DOCUMENT SECTION

----

If you have a multisig wallet, you need a few pieces of information to successfully spend your coins: you need signatures from enough keys (eg if you have a 3 of 5, you need at least 3 signatures), and you need know how to assemble the signatures so that it can produce a final transaction with signatures that match the locking script on that particular address.

I love multisig wallets.

Having a threshold n of m kind of setup allows you to have some redundancy in case of lost keys and it allows you to avoid a single point of failure (keys can be geographically distributed and you can use different devices with each key).
An additional advantage of multisig is that you can safely involve other people in your key setup without giving them spending control over your coins. Most commonly this looks like collaborative custody setups like Unchained, Nunchuk, and Bitkey. Your wallet is a 2 of 3 and you give at least one key to a company that promises to sign on your behalf or provide the key back to you in the event that you lose one of your primary keys.
These kind of setups allow you to retain unilateral control (unless you lose a key), but also give you some assurance that if you screw up and lose one of your keys, you can still recover. It's a pretty good deal!

The privacy problem

Unfortunately, most of these collaborative custody setups involve the user providing a descriptor or extended public key to the company with whom they are collaborating. This is because in order to create signatures for multisig wallets, you don't just need a key, you also need to know how the key "fits" in the particular locking script (aka address) for which you are trying to create a valid signature.
Descriptors and public keys carry a lot of information about your wallet -- so much so that your collaborator will be able to see all your past transactions and keep track of any new ones you make, even if you sign them with the keys you unilaterally control.

High tech solutions

Taproot introduced a new way to do multisigs where you hide each possible spending path in a separate leaf so when the transaction gets included in the blockchain it doesn't reveal if there are other spending paths. In this case you would only need to give your collaborator the public key corresponding to the spending paths that involve their key -- and they wouldn't be able to tell when you used spending paths that didn't involve their key.
FROST is another way to get around this: you can create a master key by combining a number of individual keys. When it comes time for signing, the collaborator can contribute to the signature without knowing enough information to track other signatures.
Both of these solutions involve Schnorr signatures and while adoption for taproot addresses has been pretty strong, FROST is still just getting going.

The chaincode solution

The folks at Bitkey recently proposed a BIP for a new way to preserve privacy for multisig users who want to work with a collaborator and it is pretty cool.
The public key a user shares with their collaborator has a little more information than just the key -- and they are usually referred to as an extended public key (xpub). If you really want to go deep on what makes up an xpub, check out this Stack Exchange answer and this article from LearnMeABitcoin.
As far as Bitkey's BIP, all we need to know is that an xpub includes something called a chaincode. The chaincode is used in deriving the individual keys used each time you generate a new address. It prevents someone from using the information revealed in the signature of one address to derive information about your other addresses, particularly their private keys. The chaincode is an extra secret that makes it so that the keys to your addresses aren't derived solely from your master keys.

----

DATA EXTRACTS

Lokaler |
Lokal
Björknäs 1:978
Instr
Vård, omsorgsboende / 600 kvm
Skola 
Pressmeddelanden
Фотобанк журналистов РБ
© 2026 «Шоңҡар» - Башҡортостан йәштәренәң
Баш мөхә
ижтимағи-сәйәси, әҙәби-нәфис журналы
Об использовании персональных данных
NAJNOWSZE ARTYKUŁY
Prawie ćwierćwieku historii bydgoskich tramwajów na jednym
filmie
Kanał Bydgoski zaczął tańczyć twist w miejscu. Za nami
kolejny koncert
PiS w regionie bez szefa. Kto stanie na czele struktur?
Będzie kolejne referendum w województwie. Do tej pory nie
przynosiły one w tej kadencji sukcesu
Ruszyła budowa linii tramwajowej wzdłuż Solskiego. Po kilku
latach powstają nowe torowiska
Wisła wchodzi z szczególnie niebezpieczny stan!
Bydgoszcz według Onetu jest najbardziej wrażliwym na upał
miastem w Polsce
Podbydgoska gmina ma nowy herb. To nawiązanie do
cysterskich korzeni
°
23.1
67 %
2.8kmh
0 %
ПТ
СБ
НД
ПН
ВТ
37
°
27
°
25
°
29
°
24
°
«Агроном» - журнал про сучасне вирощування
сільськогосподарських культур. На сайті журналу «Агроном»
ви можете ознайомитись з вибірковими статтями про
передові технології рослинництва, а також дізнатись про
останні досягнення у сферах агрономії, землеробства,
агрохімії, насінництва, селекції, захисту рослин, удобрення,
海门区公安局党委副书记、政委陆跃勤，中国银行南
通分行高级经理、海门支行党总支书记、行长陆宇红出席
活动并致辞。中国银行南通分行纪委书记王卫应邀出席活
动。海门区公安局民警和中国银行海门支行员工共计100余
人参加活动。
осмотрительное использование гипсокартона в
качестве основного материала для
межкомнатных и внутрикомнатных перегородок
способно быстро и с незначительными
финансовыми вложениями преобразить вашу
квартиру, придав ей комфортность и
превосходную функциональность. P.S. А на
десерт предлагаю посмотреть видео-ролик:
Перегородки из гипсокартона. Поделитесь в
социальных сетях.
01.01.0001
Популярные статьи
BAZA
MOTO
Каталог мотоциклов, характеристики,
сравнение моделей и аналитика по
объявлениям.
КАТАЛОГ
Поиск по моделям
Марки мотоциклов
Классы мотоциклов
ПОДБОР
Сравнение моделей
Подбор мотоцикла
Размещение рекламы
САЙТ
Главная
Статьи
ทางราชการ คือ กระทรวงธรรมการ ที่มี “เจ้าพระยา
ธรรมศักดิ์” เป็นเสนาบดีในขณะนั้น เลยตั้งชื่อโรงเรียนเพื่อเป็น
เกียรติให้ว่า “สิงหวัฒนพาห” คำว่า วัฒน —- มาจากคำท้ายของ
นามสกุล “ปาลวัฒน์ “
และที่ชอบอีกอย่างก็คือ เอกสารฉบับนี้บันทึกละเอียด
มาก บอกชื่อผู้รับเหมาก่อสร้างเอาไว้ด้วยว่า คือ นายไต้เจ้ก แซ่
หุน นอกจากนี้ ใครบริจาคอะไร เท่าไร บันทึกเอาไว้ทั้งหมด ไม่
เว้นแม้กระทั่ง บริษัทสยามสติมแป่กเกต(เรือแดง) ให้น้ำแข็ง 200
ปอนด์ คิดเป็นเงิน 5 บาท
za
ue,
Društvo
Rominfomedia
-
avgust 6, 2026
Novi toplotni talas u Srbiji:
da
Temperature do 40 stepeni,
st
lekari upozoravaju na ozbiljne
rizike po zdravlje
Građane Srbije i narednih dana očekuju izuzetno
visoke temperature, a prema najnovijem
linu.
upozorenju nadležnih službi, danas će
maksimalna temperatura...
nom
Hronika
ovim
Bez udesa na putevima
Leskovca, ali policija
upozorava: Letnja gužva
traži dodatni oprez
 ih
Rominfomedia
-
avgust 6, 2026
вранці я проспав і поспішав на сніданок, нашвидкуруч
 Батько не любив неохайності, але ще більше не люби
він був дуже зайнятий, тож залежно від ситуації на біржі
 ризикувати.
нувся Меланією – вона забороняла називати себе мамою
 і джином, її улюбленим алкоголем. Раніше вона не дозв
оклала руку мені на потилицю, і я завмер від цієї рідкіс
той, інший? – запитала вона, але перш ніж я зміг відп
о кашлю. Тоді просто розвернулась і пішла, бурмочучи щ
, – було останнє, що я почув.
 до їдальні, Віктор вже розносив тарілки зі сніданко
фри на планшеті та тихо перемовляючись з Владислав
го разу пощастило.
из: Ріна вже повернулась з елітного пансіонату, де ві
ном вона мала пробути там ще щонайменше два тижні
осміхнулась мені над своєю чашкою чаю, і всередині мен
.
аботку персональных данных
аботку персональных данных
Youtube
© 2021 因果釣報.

----

TASK PROMPT
Copy the multisig privacy post between "High tech solutions" and "involve their key.", inclusive, swapping "blockchain" for "ledger".

OUTPUT BELOW
High tech solutions

Taproot introduced a new way to do multisigs where you hide each possible spending path in a separate leaf so when the transaction gets included in the ledger it doesn't reveal if there are other spending paths. In this case you would only need to give your collaborator the public key corresponding to the spending paths that involve their key -- and they wouldn't be able to tell when you used spending paths that didn't involve their key.